Dataset entries:
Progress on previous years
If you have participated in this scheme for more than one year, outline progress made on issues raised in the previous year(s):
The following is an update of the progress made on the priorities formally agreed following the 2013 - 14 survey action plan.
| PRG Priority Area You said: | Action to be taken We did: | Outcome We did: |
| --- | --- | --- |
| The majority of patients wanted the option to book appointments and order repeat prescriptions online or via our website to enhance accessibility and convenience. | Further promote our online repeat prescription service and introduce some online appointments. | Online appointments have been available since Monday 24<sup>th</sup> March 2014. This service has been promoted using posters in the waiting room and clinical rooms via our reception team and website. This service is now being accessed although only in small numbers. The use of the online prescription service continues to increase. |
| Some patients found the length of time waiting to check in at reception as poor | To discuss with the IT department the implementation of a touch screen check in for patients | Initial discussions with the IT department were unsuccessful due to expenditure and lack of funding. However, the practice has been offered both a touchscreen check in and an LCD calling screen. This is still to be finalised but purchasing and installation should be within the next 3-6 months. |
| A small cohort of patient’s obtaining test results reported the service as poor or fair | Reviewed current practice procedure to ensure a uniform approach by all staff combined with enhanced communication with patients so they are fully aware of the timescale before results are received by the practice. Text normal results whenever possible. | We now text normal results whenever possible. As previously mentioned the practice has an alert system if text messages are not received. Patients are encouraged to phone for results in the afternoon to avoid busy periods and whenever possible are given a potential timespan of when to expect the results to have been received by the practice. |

▸ **WHAT THE EXERCISE ASKS**
Go through the records and copy each one exactly.

▸ **ANSWER TO THIS PROBLEM**
Progress on previous years
If you have participated in this scheme for more than one year, outline progress made on issues raised in the previous year(s):
The following is an update of the progress made on the priorities formally agreed following the 2013 - 14 survey action plan.
| PRG Priority Area You said: | Action to be taken We did: | Outcome We did: |
| --- | --- | --- |
| The majority of patients wanted the option to book appointments and order repeat prescriptions online or via our website to enhance accessibility and convenience. | Further promote our online repeat prescription service and introduce some online appointments. | Online appointments have been available since Monday 24<sup>th</sup> March 2014. This service has been promoted using posters in the waiting room and clinical rooms via our reception team and website. This service is now being accessed although only in small numbers. The use of the online prescription service continues to increase. |
| Some patients found the length of time waiting to check in at reception as poor | To discuss with the IT department the implementation of a touch screen check in for patients | Initial discussions with the IT department were unsuccessful due to expenditure and lack of funding. However, the practice has been offered both a touchscreen check in and an LCD calling screen. This is still to be finalised but purchasing and installation should be within the next 3-6 months. |
| A small cohort of patient’s obtaining test results reported the service as poor or fair | Reviewed current practice procedure to ensure a uniform approach by all staff combined with enhanced communication with patients so they are fully aware of the timescale before results are received by the practice. Text normal results whenever possible. | We now text normal results whenever possible. As previously mentioned the practice has an alert system if text messages are not received. Patients are encouraged to phone for results in the afternoon to avoid busy periods and whenever possible are given a potential timespan of when to expect the results to have been received by the practice. |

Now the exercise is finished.